Poor reconstruction of images using autoencoder on STL10 dataset

Hi everyone, I was working on a project where I am trying to train an autoencoder on STL10 data. Right now, I am just experimenting with certain architectures to get good reconstruction quality but unfortunately, no matter which architecture I try, I am unable to get good reconstruction quality. The main issue I am facing is poor color reconstruction.

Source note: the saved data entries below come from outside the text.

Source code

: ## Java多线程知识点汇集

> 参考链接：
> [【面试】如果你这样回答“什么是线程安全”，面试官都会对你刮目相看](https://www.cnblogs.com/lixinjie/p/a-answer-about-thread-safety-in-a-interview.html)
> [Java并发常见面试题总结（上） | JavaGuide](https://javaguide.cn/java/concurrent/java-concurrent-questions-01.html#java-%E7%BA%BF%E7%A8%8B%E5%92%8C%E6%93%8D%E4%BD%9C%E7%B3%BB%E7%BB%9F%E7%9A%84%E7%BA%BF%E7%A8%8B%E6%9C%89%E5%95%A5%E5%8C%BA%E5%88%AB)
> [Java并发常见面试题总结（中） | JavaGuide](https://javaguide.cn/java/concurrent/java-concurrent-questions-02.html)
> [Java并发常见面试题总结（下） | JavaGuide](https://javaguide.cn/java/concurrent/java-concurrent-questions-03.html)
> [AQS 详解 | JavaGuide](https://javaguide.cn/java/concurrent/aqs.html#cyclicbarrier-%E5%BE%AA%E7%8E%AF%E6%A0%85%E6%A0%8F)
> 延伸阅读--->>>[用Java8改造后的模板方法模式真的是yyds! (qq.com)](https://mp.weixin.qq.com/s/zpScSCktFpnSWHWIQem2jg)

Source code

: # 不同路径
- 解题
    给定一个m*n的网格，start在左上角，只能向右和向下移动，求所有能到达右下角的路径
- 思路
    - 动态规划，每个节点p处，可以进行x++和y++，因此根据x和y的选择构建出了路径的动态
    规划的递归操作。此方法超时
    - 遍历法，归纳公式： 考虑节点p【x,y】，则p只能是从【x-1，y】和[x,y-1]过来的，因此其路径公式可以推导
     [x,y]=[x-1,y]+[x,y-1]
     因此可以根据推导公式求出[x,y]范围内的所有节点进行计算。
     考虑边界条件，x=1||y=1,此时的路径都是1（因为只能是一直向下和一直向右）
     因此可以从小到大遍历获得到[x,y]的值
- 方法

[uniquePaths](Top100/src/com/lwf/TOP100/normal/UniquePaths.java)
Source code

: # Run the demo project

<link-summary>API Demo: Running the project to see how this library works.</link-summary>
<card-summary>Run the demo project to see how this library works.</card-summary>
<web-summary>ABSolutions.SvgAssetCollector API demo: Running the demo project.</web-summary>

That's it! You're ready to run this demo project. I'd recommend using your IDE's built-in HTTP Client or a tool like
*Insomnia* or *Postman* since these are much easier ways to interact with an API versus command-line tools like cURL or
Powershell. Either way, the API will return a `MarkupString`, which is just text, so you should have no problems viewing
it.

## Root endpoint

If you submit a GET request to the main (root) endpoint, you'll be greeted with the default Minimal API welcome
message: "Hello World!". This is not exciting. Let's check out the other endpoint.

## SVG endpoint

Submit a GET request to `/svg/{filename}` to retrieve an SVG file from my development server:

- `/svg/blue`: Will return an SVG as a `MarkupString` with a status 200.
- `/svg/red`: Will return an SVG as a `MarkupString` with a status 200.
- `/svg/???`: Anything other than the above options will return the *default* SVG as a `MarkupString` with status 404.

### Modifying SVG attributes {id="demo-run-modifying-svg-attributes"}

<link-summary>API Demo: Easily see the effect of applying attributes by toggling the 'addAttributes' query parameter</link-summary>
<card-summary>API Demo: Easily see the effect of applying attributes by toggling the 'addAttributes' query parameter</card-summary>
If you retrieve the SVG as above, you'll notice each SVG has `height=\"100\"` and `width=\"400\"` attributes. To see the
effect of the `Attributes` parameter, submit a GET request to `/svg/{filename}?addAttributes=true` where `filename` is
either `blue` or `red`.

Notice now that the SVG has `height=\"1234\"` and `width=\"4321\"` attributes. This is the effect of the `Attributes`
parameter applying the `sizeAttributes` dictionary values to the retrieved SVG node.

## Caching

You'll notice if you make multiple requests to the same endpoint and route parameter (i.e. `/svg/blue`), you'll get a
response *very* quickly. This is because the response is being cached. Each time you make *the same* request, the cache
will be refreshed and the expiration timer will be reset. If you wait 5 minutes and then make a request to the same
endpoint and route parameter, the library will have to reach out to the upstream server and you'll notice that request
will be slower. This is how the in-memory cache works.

I have tried using resnet18 as encoder and used an several decoders (10-15 layers, with / without skip connections).
Some details of the training procedure –

  1. using ‘train+labelled’ dataset of STL10
  2. encoders used – resnet18 (pytorch model, without pretrained weights) and smallAlexnet (link)
  3. decoders used – tried my own architectures (for both resnet and alexnet encoders)
  4. values of hyperparameters taken from the alexnet repo (link above) – batchsize(b) = 512/768, Lr = 0.12*(b/256), Lr decays by factor of 0.1 on 100th, 150th and 180th epoch, Total epochs = 200, latent dimension = 128, SGD optimizer.
  5. As of now, using only pytorch’s nn.MSELoss() to calculate reconstruction loss
  6. Center cropping 64x64 size images

I have observed that loss stagnates at 0.007 at around 130-160th epoch, reconstructed images have very poor color reconstruction and outline reconstruction is still okay, though not very good either. FID score is 120-140.

Any suggestions on what I maybe doing wrong? I have tried experimenting with lot of architectures but results aren’t improving. (rest training procedures is same just changed architectures)

Let me know if I should share exact arch. of the decoder


It would help if you shared a link to your work.
Do ask a GAN specialization mentor for help while you wait for a response.